● About this exercise: Repeat the data word for word, excluding every picture.

● Record set:
Content starts

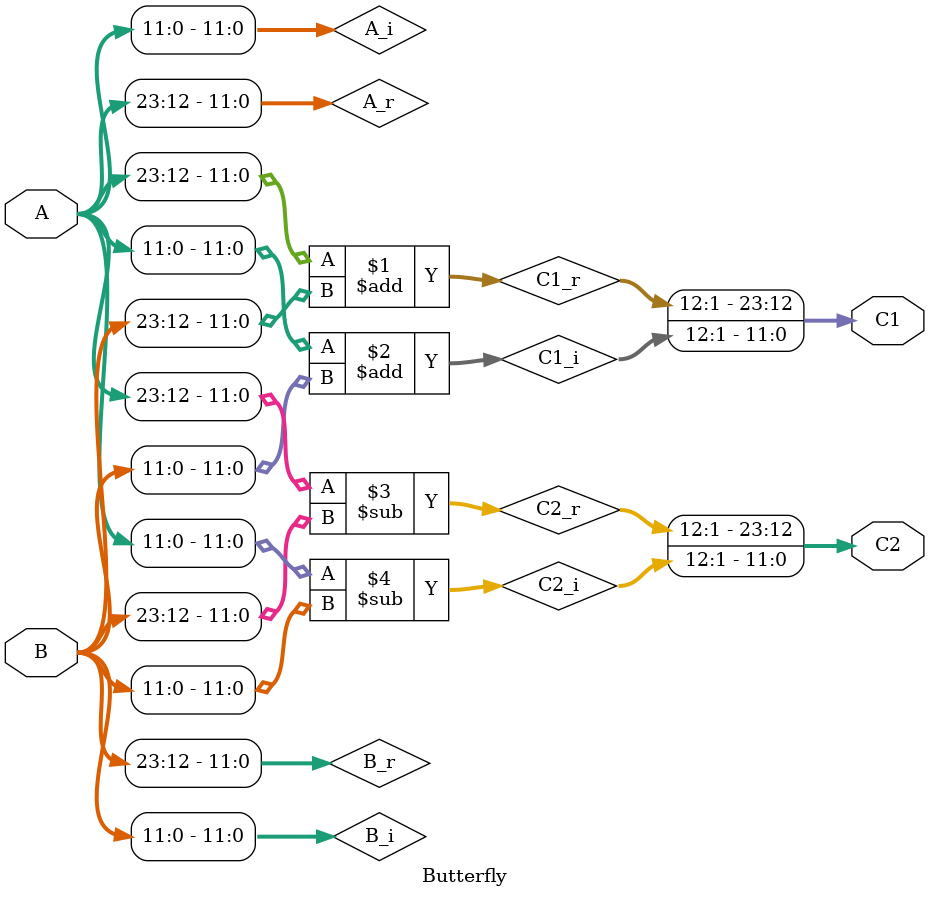
<source format=v>
module Butterfly(C1, C2, A, B);
    output signed[24-1:0] C1, C2; // C1 = A + B, C2 = A - B
    input signed[24-1:0] A, B; // A = A_r + j*A_i, B = B_r + j*B_i

    wire signed[12-1:0] A_r, A_i, B_r, B_i;  // A, B 자체는 합쳐져 있어서 signed bit 없지만,
    wire signed[13-1:0] C1_r, C1_i, C2_r, C2_i; // real, imaginary는 signed bit으로 지정.

    assign A_r = A[24-1:12];  assign A_i = A[12-1:0];
    assign B_r = B[24-1:12];  assign B_i = B[12-1:0];
    assign C1_r = A_r + B_r;  assign C1_i = A_i + B_i;
    assign C2_r = A_r - B_r;  assign C2_i = A_i - B_i;

    assign C1 = {C1_r[13-1:1], C1_i[13-1:1]}; assign C2 = {C2_r[13-1:1], C2_i[13-1:1]};


endmodule
</source>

Content ends

● Answer for this exercise:
<source format=v>
module Butterfly(C1, C2, A, B);
    output signed[24-1:0] C1, C2; // C1 = A + B, C2 = A - B
    input signed[24-1:0] A, B; // A = A_r + j*A_i, B = B_r + j*B_i

    wire signed[12-1:0] A_r, A_i, B_r, B_i;  // A, B 자체는 합쳐져 있어서 signed bit 없지만,
    wire signed[13-1:0] C1_r, C1_i, C2_r, C2_i; // real, imaginary는 signed bit으로 지정.

    assign A_r = A[24-1:12];  assign A_i = A[12-1:0];
    assign B_r = B[24-1:12];  assign B_i = B[12-1:0];
    assign C1_r = A_r + B_r;  assign C1_i = A_i + B_i;
    assign C2_r = A_r - B_r;  assign C2_i = A_i - B_i;

    assign C1 = {C1_r[13-1:1], C1_i[13-1:1]}; assign C2 = {C2_r[13-1:1], C2_i[13-1:1]};


endmodule
</source>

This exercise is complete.